===== READING TEXT

One of the premier annual short story anthologies in the world is the Pen/O Henry Prize Stores collection. These collections first began in 1919 and is open to short stories in American and Canadian magazines. Inclusion in the collection is a great honor and some of the greatest writers of the world have been published in these collections. I have decided to read through and post on all of the stories in the 2011 collection and then proceed to the 2012 collection. The 2005 and 2006 collections are also available as E books and perhaps I will read through them also. I only began to read contemporary short stories about two years ago so most of these writers, even though many are in fact very well known, will be new to me writers. Very few of the stories can be read online but a lot of the writers do have web pages so maybe you can sample their work a bit.
My first story, selected not quite at random, is "Pole, Pole" by Susan Minot.
Here is her official author bio from her publisher's web page
Susan Minot was born in Boston, Massachusetts, and grew up in Manchester-by-the-Sea, the second in a family of seven children. She studied writing and painting at Brown University and received an MFA in writing from Columbia University. After publishing short stories in The New Yorker and Grand Street, where she subsequently worked for the great editor Ben Sonnenberg, she was offered a contract for a novel by the legendary publisher Seymour Lawrence, who was to publish her next three books. His initial support for “a work of fiction” became Monkeys, nine stories which together make up a novel about the Vincent family, a New England family of seven children with a Catholic mother and Brahmin-background father. The stories cover twelve years in the life of the children, their mother’s “monkeys,” during which a tragic accident alters their lives. It was published in a dozen countries and won the Prix Femina Étranger in France in 1987.
The novel was followed by Lust & Other Stories, a collection about wayward artists and journalists living in New York City, particularly about the relations between men and women in their twenties and thirties having difficulty coming together and difficulty breaking apart.

==========
===== SUPPLIED DATA

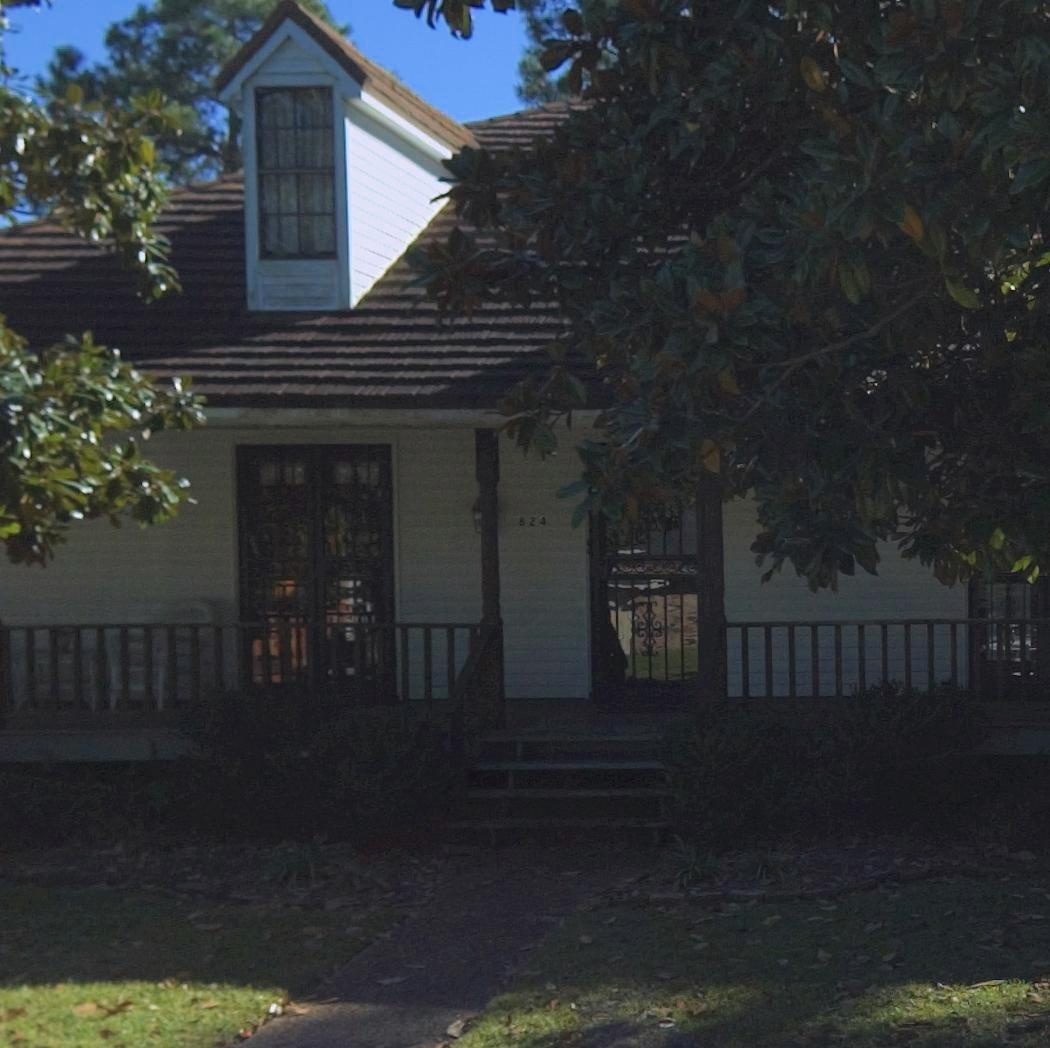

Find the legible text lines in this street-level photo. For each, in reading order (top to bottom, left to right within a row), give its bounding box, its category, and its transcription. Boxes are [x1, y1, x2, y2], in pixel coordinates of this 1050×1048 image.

[517, 515, 548, 528] StreetNumber: 824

==========

**TASK REQUIREMENTS:**
- a) In the text about the short story anthology, what prize did Monkeys win in France in 1987?
- b) Extend the text about the short story anthology, picking up right after its final sentence.

**RESPONSES IN ORDER:**
- a) The Prix Femina Étranger.

- b)
Her third book, Folly, set in 1920s and '30s Boston, depicts a woman from a stifling Brahmin background and the two different men she falls in love with. The challenge Minot set for herself was to write about a place and society which had always disturbed her and to try to imagine how a woman could stay (and function) in that world.
In 1994 Minot was contacted by the director Bernardo Bertolucci, who wanted to develop a screenplay about an American girl visiting English expatriate artists living in Tuscany and having a “sentimental education.” Their collaboration resulted in Stealing Beauty, filmed in summer 1995, north of Siena. Minot was given the opportunity to continue polishing and learning on the set.
Evening, her fourth novel, is the story of a woman on her deathbed who, amidst the delirium, recalls a love affair she had forty years earlier. At twenty-five, while attending the wedding of her best friend on an island in Maine, she fell in love with one of the groomsmen. As her children wait and tend to her, she remembers every detail of those blissful three days, a time which emerges as the high point of her life. Evening was made into a major motion picture in 2007.
Minot's subsequent books are Rapture, a novella about a romance gone awry, and Poems 4 A.M., a collection of poetry. Having spent many years in one place, bent over paper writing, Minot then traveled for several years, in both Europe and Africa. She and her daughter now divide their time between North Haven, Maine, and New York City. When not writing, Minot paints.
"Pole, Pole" is set in Kenya and starts at party with a lot of expats and embassy people. It is narrated in the first person by a young seeming woman. She ends up going out to dinner with a crowd of people, to a place where they serve things like zebra, antelope, and ostrich meat. She ends up leaving the dinner with one of the men in the party with whom she had felt an attraction. As she rides in his car, she has to adjust to being on the wrong side of the road, in her mind. As they enter the grounds of the house where the man lives a Masai warrior, who had to come to town to work, lifts his spear in greeting and opens the gate. We flash forward to the couple in bed. It seems almost like the narrator likes to try new men just like she likes to try new places. She is a reporter there to do a story on Kenya, a reporter on life. She asks him if he is worried about attacks from political groups and brigands. He says no he is used to them. He tells her his guard has three wives and nine children who live in Kibera, one of the largest slums in the world. She was in fact there to film and report on the children in an orphanage there. She is from Darien, Connecticut and she knows the man wonders what she is doing so far from home. He asks her if she is just another thrill seeking tourist there to film and comment on African poverty.
As they talk, in bed after sex, she asks him if he as a wife or girl friend. He tells her he has a wife. She asks if he has children. It is almost like an interview. There is little if any feeling of an emotional connection. He is just part of her tour. There is a violent encounter of the man and a young boy. The woman assimilates that and adds it to her data bank. She learns the word "pole" is an expression of pity. It can also mean be careful or sorry.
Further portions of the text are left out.